E é justamente graças a um ato nefasto de Antônio Segundo que uma figura encapuzada e vingativa retorna dos mortos atrás de todos que o fizeram sofrer e foram testemunhas de tamanha crueldade. Marcos DeBrito reconstrói o folclore nacional utilizando elementos históricos e sobrenaturais, cheio de surpresas e reviravoltas - um terror nacional que precisa ser mais conhecido.


O CONTO



Um dos momentos mais marcantes dessa bienal para mim, foi conhecer o autor do livro. Posso dizer que me tornei um fã lendo um pouco sobre seu trabalho no cinema e o minilivro disponibilizado pelo site da Faro Editorial.

Desde que publiquei o King, Poe, Lovecraft pela Editora Illuminare, não parei de escrever e enviar contos para antologias. Qual foi minha felicidade que, o conto que enviei para Em Foco Editora foi selecionado para fazer parte da antologia Tudo se completa de algum jeito.

Quando li o edital, pensei que não poderia encaixar um conto dark nela. Cabia apenas amor e coisas do coração - que não são, definitivamente, minha praia. Foi quando li essa parte de O Escravo de Capela e visitei a Casa do Sítio da Ressaca (um museu afro localizado no Jabaquara).
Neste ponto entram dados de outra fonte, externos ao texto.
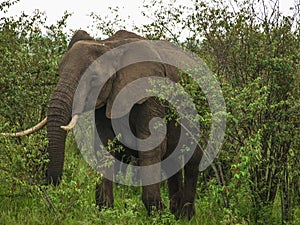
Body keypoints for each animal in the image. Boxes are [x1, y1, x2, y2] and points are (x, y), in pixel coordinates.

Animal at [1, 29, 203, 218]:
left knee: (193, 161)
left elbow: (151, 145)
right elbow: (105, 145)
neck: (109, 46)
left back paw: (185, 215)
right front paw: (105, 212)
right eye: (58, 72)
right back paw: (176, 212)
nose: (50, 182)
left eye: (93, 79)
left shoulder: (150, 93)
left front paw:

Notei que abandonamos nossas memórias, e que, "de algum jeito", a escravidão ainda fez - e faz - parte de nossa cultura. Suas chagas não vão ser curadas em um dia, um mês, um ano, um século.

A Casa está abandonada, caindo totalmente aos pedaços. Em um total desprezo, o poder publico colocou concreto armado sobre barro - o que causou rachaduras por toda a casa. A má conservação chega a tal ponto que a casa está caindo: a terraplanagem foi mal feita, canalizando os córregos de água limpa e evitando que a terra pudesse absolver os nutrientes dela. O peso a está levando para um barranco, e não demora muito tempo para ela ser totalmente destruída pelo tempo.
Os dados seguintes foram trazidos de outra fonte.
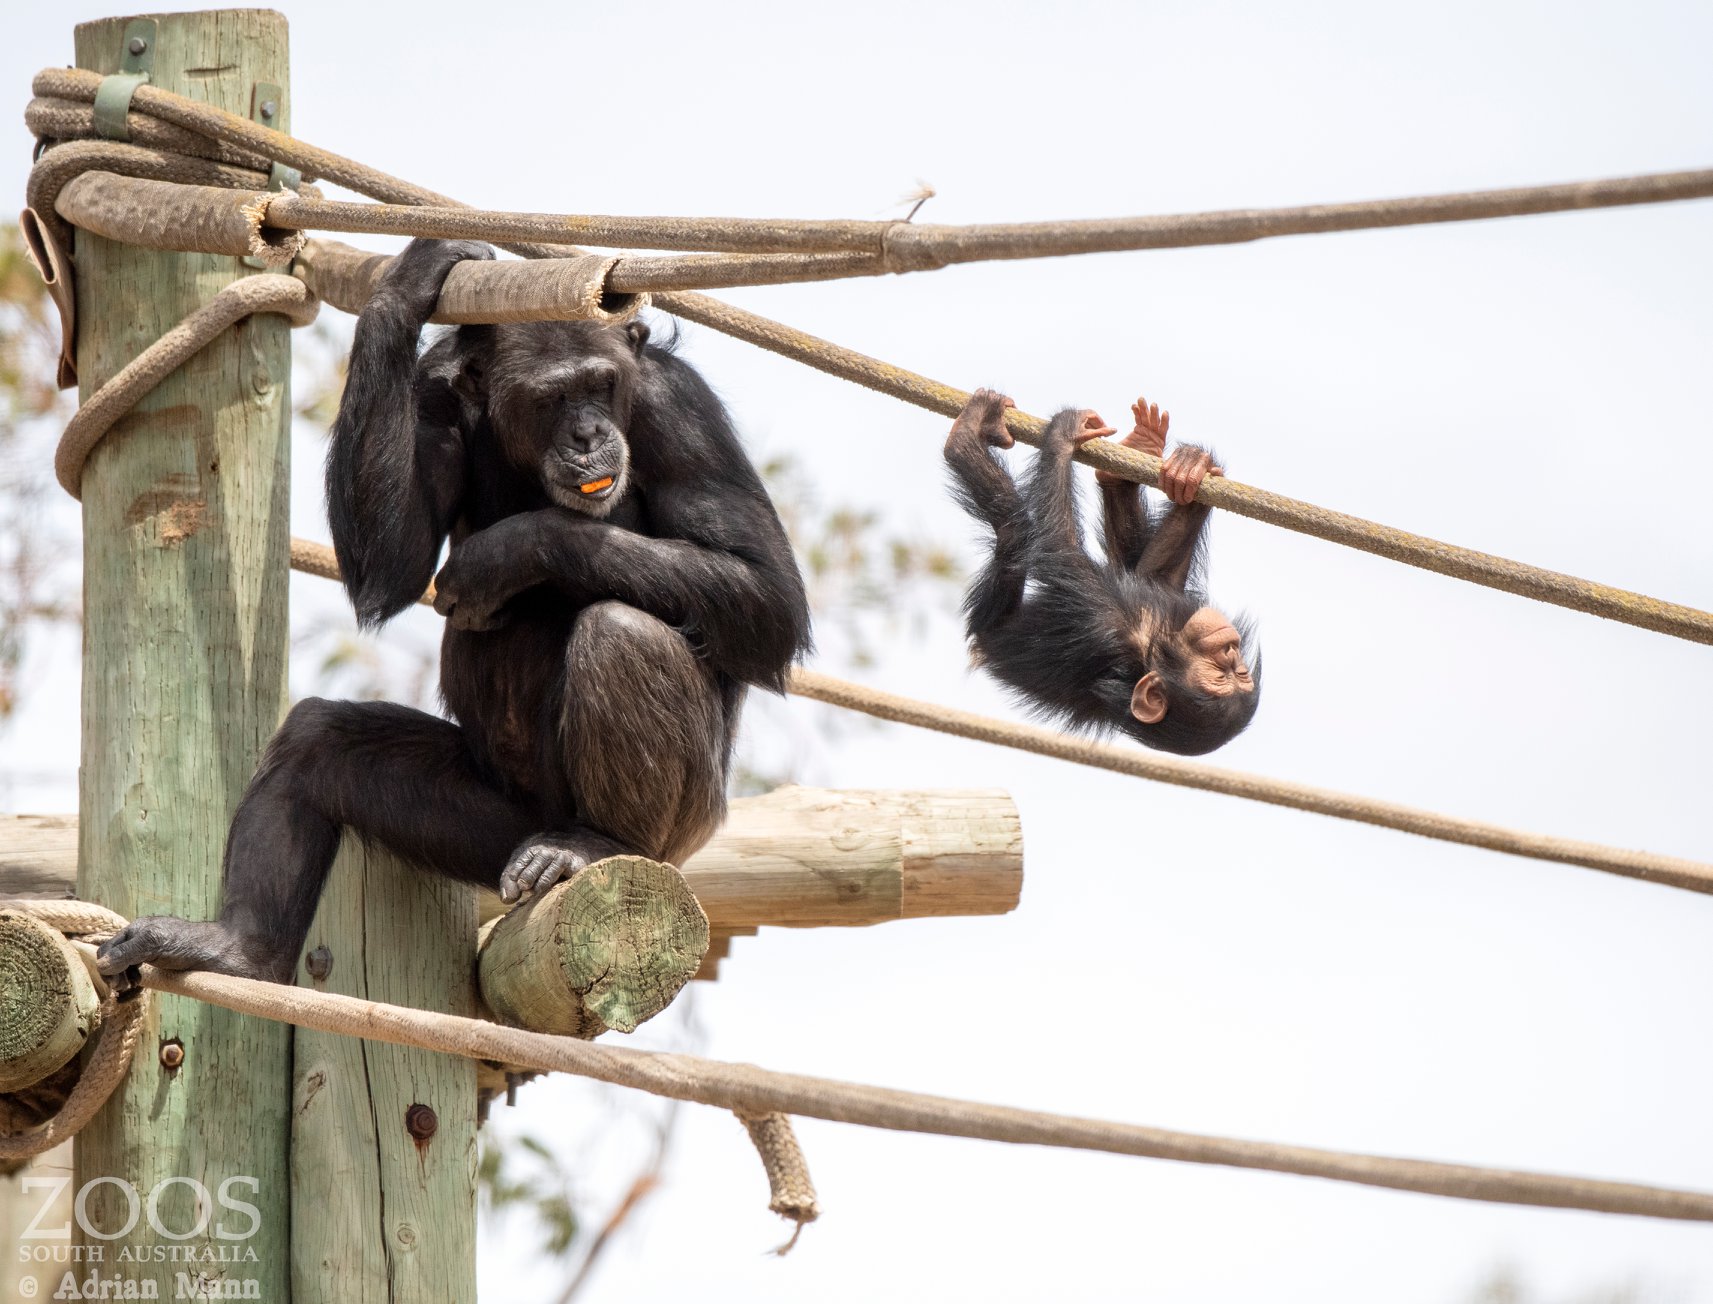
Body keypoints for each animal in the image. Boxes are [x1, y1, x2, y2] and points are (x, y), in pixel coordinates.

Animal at [98, 239, 808, 980]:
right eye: (552, 397)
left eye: (601, 384)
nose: (588, 433)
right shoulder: (429, 391)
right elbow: (391, 567)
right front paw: (407, 284)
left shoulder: (680, 409)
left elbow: (768, 593)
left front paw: (509, 550)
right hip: (493, 828)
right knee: (319, 739)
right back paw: (237, 948)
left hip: (684, 832)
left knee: (622, 634)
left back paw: (592, 842)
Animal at [938, 383, 1260, 753]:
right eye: (1231, 672)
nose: (1231, 652)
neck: (1150, 647)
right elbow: (1155, 577)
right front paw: (1192, 470)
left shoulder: (1108, 622)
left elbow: (1059, 548)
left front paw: (1063, 435)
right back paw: (1138, 454)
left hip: (993, 609)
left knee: (1014, 526)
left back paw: (967, 438)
Prestes a completar 300 anos, segundo o Jornal São Paulo Zona Sul, a casa bandeirista de pau a pique que serviu por muito tempo como rota de fulga dos escravos, foi descoberta em um passeio feito pelo modernista Mário de Andrade em 1937, quando o escritor ocupada o cargo de Secretário Municipal de Cultura. O primeiro restauro da Casa Sítio da Ressaca foi há 40 anos, em 1978, e aberta ao público em 1979. Em 1986, sofreu um pequeno incêndio. Depois, passou por quatro novos pequenos restauros, o último deles em 2002. O Jabaquara News corrobora com a informação com a foto acimaAtualmente encontra-se sustentada por escoras de madeira para não ruir de vez - e isso se arrasta desde 2004.

Então, vendo tudo isso, eu tinha o cenário, a temática (a escravidão do Brasil e seus reflexos) só faltava o enredo. Conhecendo a direção que ia o livro do Marcos, eu segui suas pegadas até notar que, para ter o impacto e passar a mensagem que almejava, precisaria fazer um caminho totalmente inverso - como um caçador atrás dos rastros do Curupira. Foi dai que nasceu a história, que logo trás nas primeiras linhas, uma homenagem a esse grande escritor e ao Pedro (editor da Faro Editorial).

Para quem quiser saber mais sobre a cultura negra no Brasil, visitem a Casa do Sítio da Ressaca, o Museu Afro Brasil e a exposição "Histórias Afro-Atlânticas” presente em duas sedes: o MASP e o Instituto Tomie Ohtake.